In Chinese Medicine, we say that "shen (神) leads qi (氣)". Shen (in Japanese, shin) is our spirit or mind, and qi (ki in Japanese) is our energy, though we don't mean "energy" here in the same way that your physics teacher does.
Sometimes it's said that shen leads yi (意 -- focus, concentration, studying memory) which then leads qi. And sometimes we say that qi leads blood (血) or jing (精, essence), both of which are sort of seen as more solidified forms of qi. But the important point is that the mind leads the rest.
In medicine, we can see this at work in the placebo and nocebo effects. If you give a sick person a pill and tell them it will help them feel better, even if it's just a sugar pill -- a piece of candy -- sometimes it will really help. When my mom was a nurse, they would do this if a patient's pain meds weren't working but they couldn't give them more yet. They'd tell the patient a whole story about this special pill: "I checked with the doctor and he said I can give you one of these, but only one, it's really strong." And sometimes this would work, their pain would stop even though it was just a sugar pill.
It can work the other way too. If you get someone to believe that something is harmful, that belief can make them feel bad. If you tell someone that a medicine has certain bad side effects, they're more likely to experience them. There are even cases of people who believe they've been cursed, and their belief pretty much scared them to death. That's sometimes called "voodoo death" or "hex death". (By the way, real voodoo is about a lot more than cursing people. I've met some pretty cool people who do the real thing. But that's what this phenomenon got called back in the 1940s.)
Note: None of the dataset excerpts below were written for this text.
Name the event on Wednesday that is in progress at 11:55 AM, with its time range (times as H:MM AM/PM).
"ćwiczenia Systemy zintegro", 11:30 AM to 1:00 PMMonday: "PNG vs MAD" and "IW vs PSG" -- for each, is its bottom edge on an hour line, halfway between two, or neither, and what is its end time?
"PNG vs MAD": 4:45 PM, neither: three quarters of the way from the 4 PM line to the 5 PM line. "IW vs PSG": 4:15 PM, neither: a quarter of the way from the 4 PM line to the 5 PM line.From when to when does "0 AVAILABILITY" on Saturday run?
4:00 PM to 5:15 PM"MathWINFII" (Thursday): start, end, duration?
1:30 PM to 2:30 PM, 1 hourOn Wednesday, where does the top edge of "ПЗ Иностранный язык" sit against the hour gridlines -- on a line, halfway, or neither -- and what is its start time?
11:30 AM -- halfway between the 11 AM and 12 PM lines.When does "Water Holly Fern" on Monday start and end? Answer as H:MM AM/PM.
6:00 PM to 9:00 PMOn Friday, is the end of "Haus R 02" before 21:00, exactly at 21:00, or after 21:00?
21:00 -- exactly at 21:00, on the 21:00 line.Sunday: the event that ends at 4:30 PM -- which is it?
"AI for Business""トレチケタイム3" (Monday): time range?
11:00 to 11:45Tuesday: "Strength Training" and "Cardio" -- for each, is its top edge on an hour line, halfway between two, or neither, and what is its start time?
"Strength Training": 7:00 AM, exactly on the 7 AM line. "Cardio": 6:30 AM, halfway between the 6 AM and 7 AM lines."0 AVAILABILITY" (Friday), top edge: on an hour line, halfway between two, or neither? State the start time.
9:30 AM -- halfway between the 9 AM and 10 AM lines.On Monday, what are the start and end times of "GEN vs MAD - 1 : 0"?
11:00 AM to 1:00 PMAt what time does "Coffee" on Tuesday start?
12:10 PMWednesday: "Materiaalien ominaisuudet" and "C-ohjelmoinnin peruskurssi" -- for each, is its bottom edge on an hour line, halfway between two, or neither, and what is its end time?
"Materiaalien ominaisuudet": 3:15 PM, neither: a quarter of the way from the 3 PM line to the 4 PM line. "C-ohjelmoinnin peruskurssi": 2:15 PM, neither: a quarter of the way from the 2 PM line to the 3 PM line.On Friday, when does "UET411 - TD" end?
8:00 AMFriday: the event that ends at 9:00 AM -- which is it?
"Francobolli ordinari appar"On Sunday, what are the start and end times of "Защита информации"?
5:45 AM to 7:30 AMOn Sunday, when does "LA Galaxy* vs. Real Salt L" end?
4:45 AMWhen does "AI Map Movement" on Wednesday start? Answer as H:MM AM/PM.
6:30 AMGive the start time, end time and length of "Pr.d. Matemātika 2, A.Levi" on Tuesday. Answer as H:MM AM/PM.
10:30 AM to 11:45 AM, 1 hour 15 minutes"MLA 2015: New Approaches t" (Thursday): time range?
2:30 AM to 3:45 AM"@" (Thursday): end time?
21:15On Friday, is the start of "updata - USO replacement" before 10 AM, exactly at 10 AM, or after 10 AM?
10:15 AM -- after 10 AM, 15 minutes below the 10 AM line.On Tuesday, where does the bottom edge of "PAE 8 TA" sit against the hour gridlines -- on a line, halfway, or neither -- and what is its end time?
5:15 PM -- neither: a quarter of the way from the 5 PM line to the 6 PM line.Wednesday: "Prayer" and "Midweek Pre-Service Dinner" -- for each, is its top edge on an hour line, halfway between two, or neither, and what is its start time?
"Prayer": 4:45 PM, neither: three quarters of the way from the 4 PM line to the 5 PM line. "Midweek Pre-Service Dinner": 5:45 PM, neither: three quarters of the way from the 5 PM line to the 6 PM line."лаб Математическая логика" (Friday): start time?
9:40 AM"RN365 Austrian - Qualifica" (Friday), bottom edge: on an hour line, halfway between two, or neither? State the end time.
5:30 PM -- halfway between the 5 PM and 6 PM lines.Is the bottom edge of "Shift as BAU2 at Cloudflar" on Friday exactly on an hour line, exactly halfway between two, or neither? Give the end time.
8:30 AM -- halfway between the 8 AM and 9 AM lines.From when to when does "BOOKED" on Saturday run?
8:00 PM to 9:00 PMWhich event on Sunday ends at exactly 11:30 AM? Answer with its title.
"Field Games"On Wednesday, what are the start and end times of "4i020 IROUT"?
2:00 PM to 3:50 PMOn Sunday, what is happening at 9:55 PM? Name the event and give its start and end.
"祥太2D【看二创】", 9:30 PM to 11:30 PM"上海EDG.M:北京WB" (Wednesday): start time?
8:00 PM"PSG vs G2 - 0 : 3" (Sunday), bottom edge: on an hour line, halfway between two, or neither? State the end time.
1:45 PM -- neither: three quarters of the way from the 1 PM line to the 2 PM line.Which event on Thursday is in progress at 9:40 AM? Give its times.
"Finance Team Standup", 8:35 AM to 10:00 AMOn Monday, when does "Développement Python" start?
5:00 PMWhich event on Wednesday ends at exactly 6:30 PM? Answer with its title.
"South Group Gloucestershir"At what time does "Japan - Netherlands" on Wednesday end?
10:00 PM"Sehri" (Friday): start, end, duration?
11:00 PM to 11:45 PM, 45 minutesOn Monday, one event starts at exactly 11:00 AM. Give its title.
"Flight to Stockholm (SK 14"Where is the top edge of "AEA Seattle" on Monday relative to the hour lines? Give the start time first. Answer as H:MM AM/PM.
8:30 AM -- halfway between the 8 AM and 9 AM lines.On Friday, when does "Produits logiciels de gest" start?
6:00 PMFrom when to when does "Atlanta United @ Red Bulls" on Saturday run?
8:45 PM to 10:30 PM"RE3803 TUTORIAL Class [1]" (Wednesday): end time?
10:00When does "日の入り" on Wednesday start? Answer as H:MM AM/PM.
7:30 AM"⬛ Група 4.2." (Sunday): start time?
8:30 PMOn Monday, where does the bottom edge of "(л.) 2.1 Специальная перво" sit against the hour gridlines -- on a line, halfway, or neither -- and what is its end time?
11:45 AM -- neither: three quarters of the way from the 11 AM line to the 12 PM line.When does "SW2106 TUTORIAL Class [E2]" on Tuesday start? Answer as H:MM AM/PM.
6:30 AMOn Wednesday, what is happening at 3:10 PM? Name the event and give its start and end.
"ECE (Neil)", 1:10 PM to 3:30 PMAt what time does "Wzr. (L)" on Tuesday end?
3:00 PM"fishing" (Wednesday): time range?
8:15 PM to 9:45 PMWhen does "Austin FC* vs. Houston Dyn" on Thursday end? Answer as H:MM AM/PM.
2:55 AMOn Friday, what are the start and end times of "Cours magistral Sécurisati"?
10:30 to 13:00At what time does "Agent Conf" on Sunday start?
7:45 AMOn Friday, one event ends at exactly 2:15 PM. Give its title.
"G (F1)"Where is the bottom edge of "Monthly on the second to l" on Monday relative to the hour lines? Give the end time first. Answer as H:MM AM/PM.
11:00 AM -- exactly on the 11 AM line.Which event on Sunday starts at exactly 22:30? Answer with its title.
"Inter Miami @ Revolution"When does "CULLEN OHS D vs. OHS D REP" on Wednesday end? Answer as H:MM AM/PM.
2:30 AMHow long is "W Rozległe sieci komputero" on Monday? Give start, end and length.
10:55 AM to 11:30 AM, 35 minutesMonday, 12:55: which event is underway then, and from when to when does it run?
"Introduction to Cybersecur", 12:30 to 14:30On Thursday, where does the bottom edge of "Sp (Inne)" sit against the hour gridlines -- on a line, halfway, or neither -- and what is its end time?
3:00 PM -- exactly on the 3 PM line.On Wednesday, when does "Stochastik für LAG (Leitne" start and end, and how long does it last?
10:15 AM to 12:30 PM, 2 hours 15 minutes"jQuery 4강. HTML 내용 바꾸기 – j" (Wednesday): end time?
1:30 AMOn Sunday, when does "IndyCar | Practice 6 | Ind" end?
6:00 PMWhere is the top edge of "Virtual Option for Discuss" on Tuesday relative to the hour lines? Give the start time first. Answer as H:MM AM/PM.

You can see this in sports, too. If you give somebody a sugar pill and tell them it's a special nutritional supplement or a steroid, they might run faster or lift more weight. And if you tell someone a weight is less than it really is, they're more likely to be able to lift it.
The general point is that our mind leads our body. And that's important in the martial arts.
You've probably had me tell you to turn your head and look before turning during kata practice. There are good practical reasons for that, like not running into other students, but more importantly it's about having your mind lead your body. If your eyes are pointed one way then your attention is focused that way and it's hard to move your body powerfully in another direction.
You have to set your attention and your intention before you can move with power. Now maybe when you get to grandmaster level you have your eyes one way and your attention somewhere else, maybe Kaicho can do that, but for the rest of us where your head is pointing is where your attention is going to go. If you're looking one way and moving another you've split your focus. There's no kime.
So look first. Give the problem your full attention, and your full intention to solve it. Then your action can be strong and effective.